I temi principali ruotano attorno al rapporto padre e figlia, fulcro di questo pilot: le numerose incomprensioni e la reciproca delusione per il segreto celato si mischiano nella loro già intricata relazione, che li fa vorticare tra lavoro e famiglia, distruggendo i già flebili equilibri. Svelati gli altarini, emerge un forte desiderio di accettazione da parte della figlia verso il protagonista, tanto da aver votato la sua vita alla perfezione pur di colmare la mancanza data dal lavoro del padre. In tutto ciò questo primo episodio si inquadra a pieno nel “tale padre tale figlia”, incasellando una similitudine dietro l’altra tra i due, all’interno del classico cliché, unito all’altro stereotipo del padre forte, invincibile, che sa sempre cosa fare meglio di tutti e che tira tutti fuori dai guai alla vecchia maniera, perché a lui riesce sempre tutto bene. Non c’è innovazione; l’unico lato positivo è che Schwarzenegger nell’interpretazione di questo ruolo è letteralmente perfetto.

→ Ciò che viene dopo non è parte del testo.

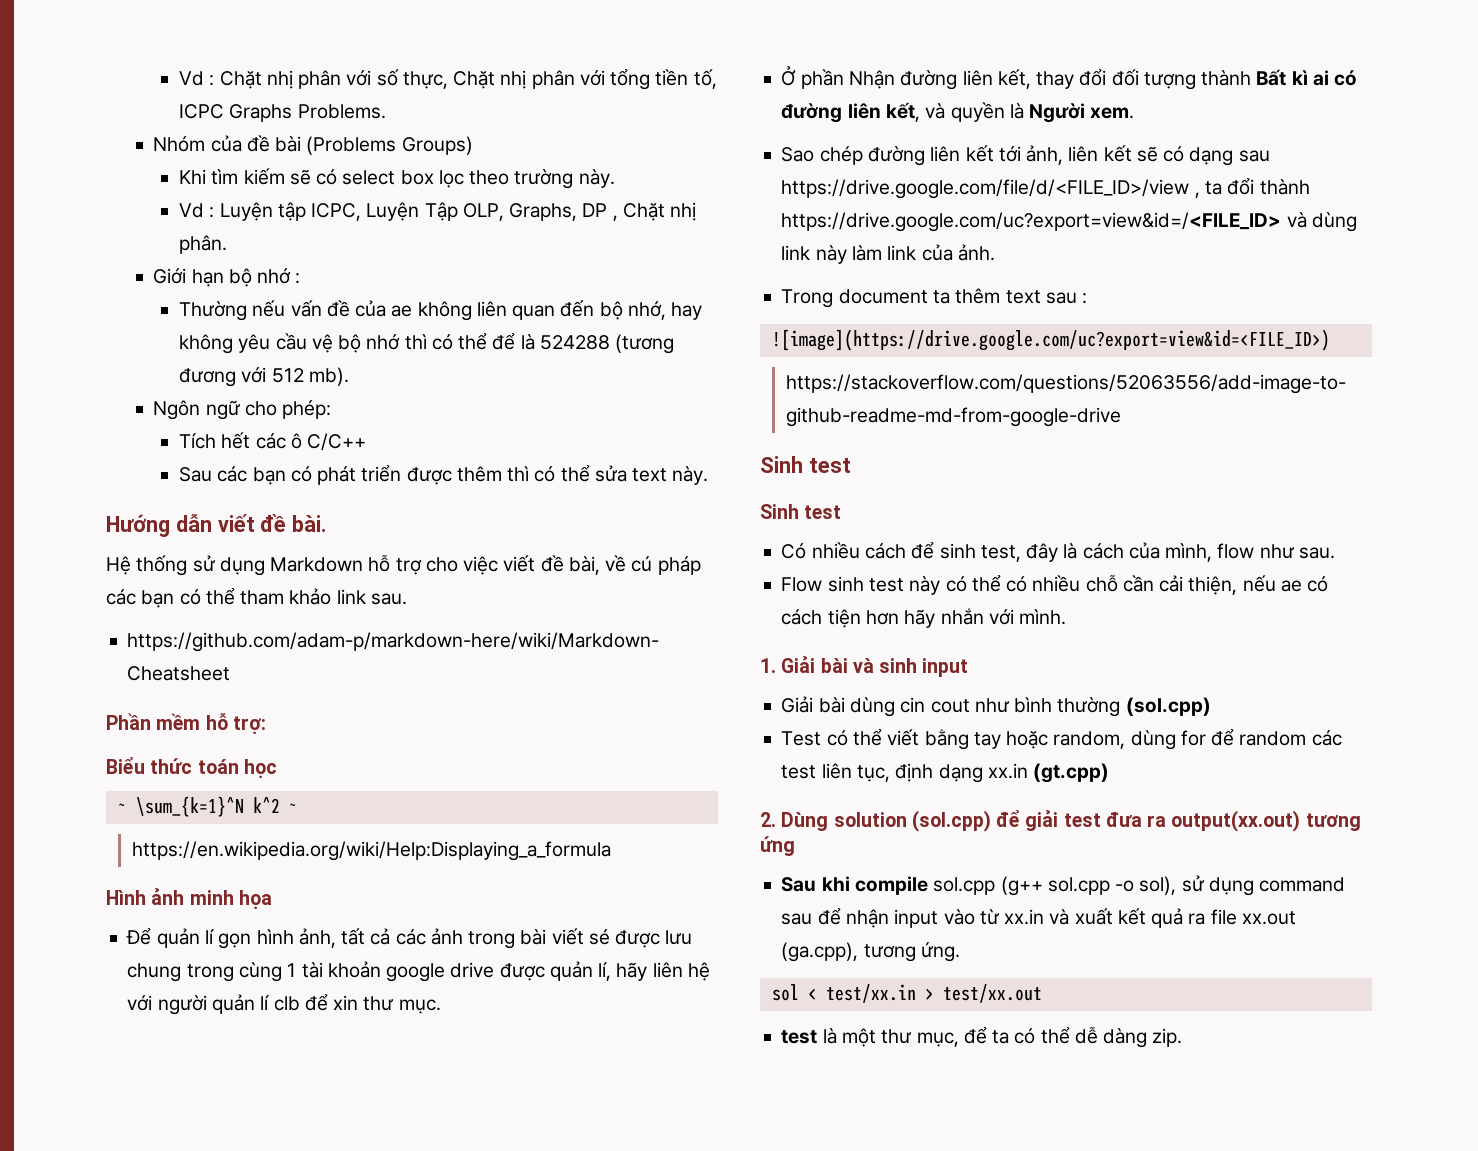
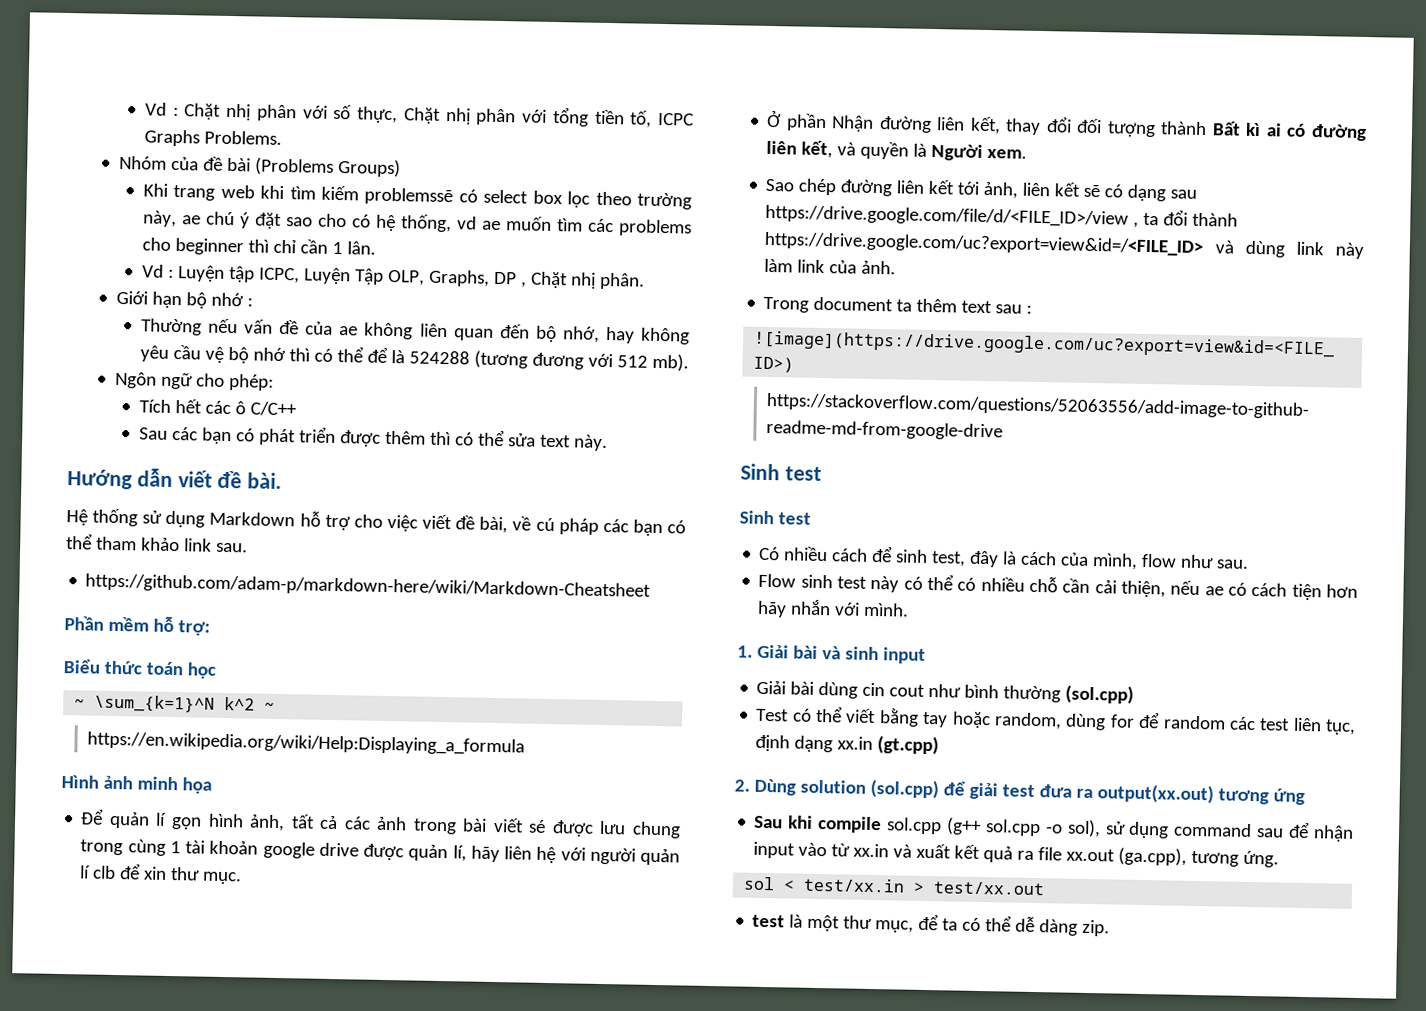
(207, 176) none -> [173,184,285,201] trang web khi
[289,169,311,185] sẽ -> [364,187,454,206] problemssẽ
[578,169,615,188] này. -> [142,210,692,237] [141,237,376,256] này, ae chú ý đặt sao cho có hệ thống, vd ae muốn tìm các problems cho beginner thì chỉ cần 1 lân.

FUBAR – 1x01 Take Your Daughter To Work DayCi si aspetta dai successivi episodi che i protagonisti avranno modo di conoscersi di più, ma senza svelare granché di profondo, se non che oltre la facciata forte celano sicuramente un cuore d’oro, e che è altrettanto certo che questa missione li unirà come mai lo sono stati prima.

Insomma, un finale semplice da ipotizzare, quello che ci aspetta, il tutto nella cornice della missione da portare a termine. Si ritrova un classico schema narrativo, dove l’elemento di “novità” semplicemente non c’è, e di certo non può essere rappresentato dall’intreccio tra la storia personale padre-figlia e la missione della CIA. La storia potrebbe anche essere avvincente – almeno in apparenza – ma di fatto appare da subito poco strutturata nel contenuto. Si ha come l’impressione che gli elementi importanti, che compongono la “ciccia” di ciò che c’è da sapere su FUBAR, siano già emersi: questo pilot insomma pone fin troppe basi per la narrazione principale. L’episodio tutto sommato scorre grazie a qualche scena sul filo dell’ironico, che aiuta ad alleggerire questi 50 minuti, forse un tempo eccessivo per lo show che si prospetta, con altri 7 episodi di altrettanta lunghezza. FUBAR si presenta come un prodotto a un passo dalla banalità, che ha molto di già visto e lascia purtroppo poco spazio all’immaginazione.